• [INFORMATION PROVIDED]
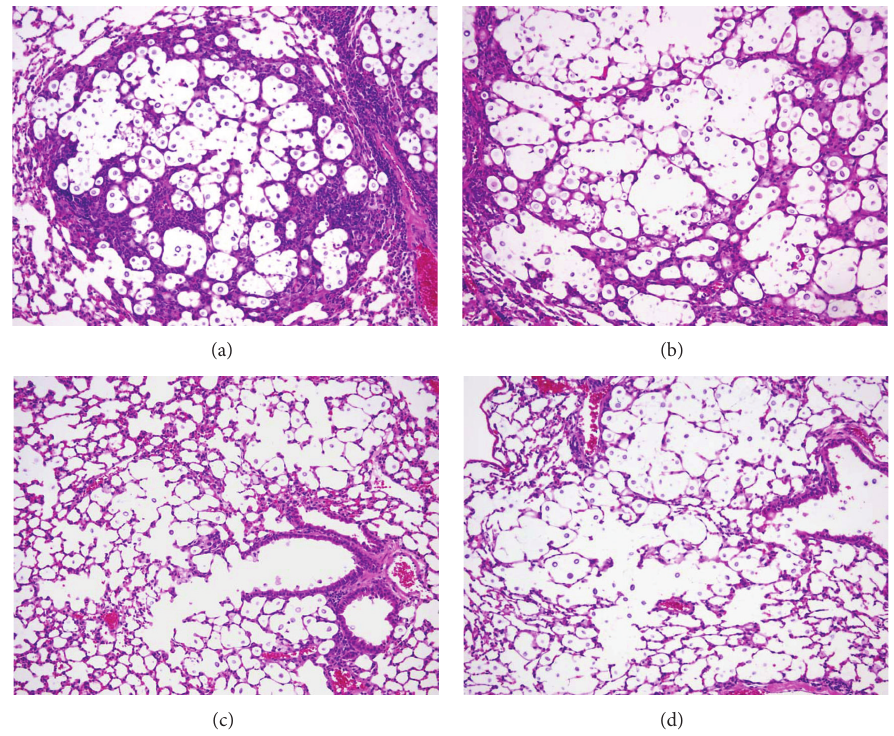
Figure 8: (a, b) On days 15 and 30 after infection, pulmonary sections of mice infected with C. gattii TIMM 4097 showed eccentric enlargement of alveoli containing prominent proliferation of yeast cells with disease progression (periodic acid Schiff (PAS) reaction, × 100, resp.). (c, d) On days 15 and 30 after infection, pulmonary sections of mice infected with C. gattii TIMM 4903 showed lesser degree of yeast cell proliferation and alveolar expansion than these with C. gattii TIMM 4097 (PAS reaction, × 100, resp.).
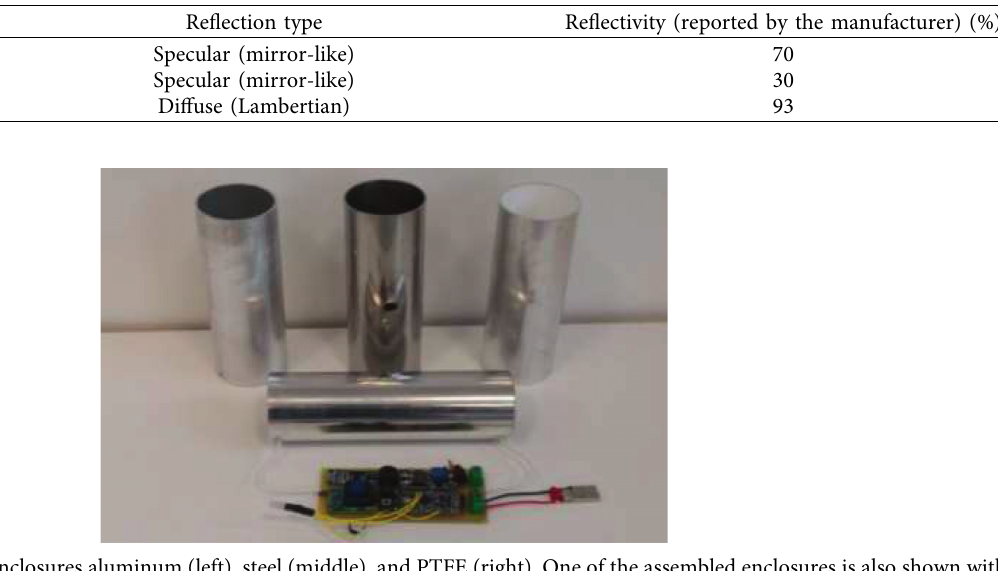
Table 4: Enclosure materials and their reflectivity.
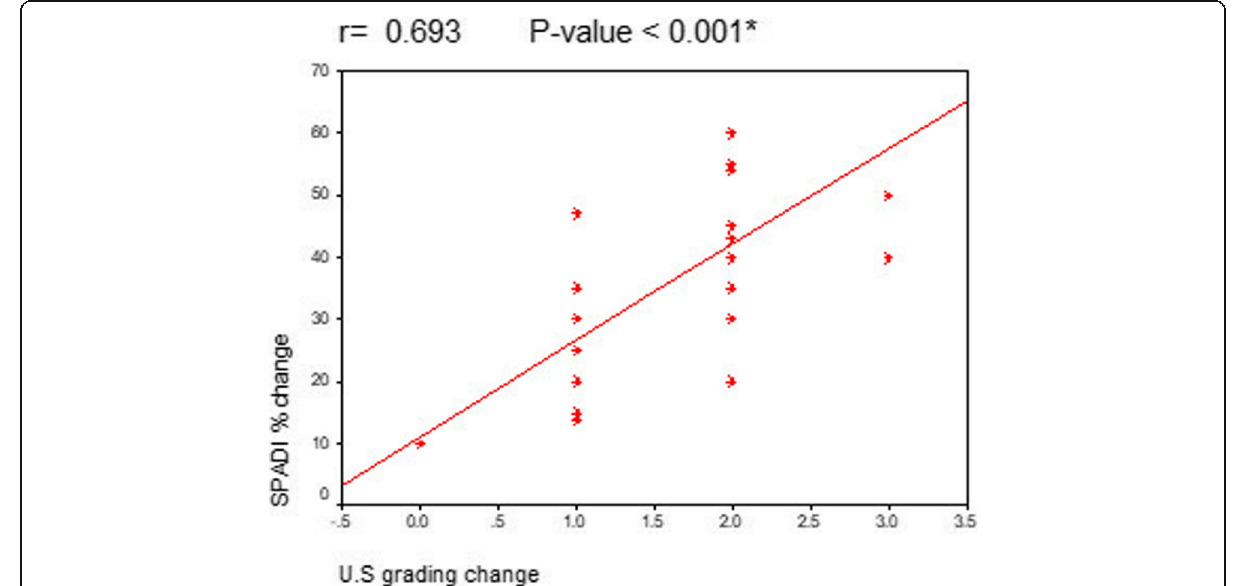
Fig. 4 Correlation between US grading change and SPADI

• [ACTIVITY] Every line from the one with "Table 4: Enclosure" through the last line of the material gets printed exactly, and nothing more. Omit the pictures.

• [RESPONSE AREA]
Table 4: Enclosure materials and their reflectivity.
Fig. 4 Correlation between US grading change and SPADI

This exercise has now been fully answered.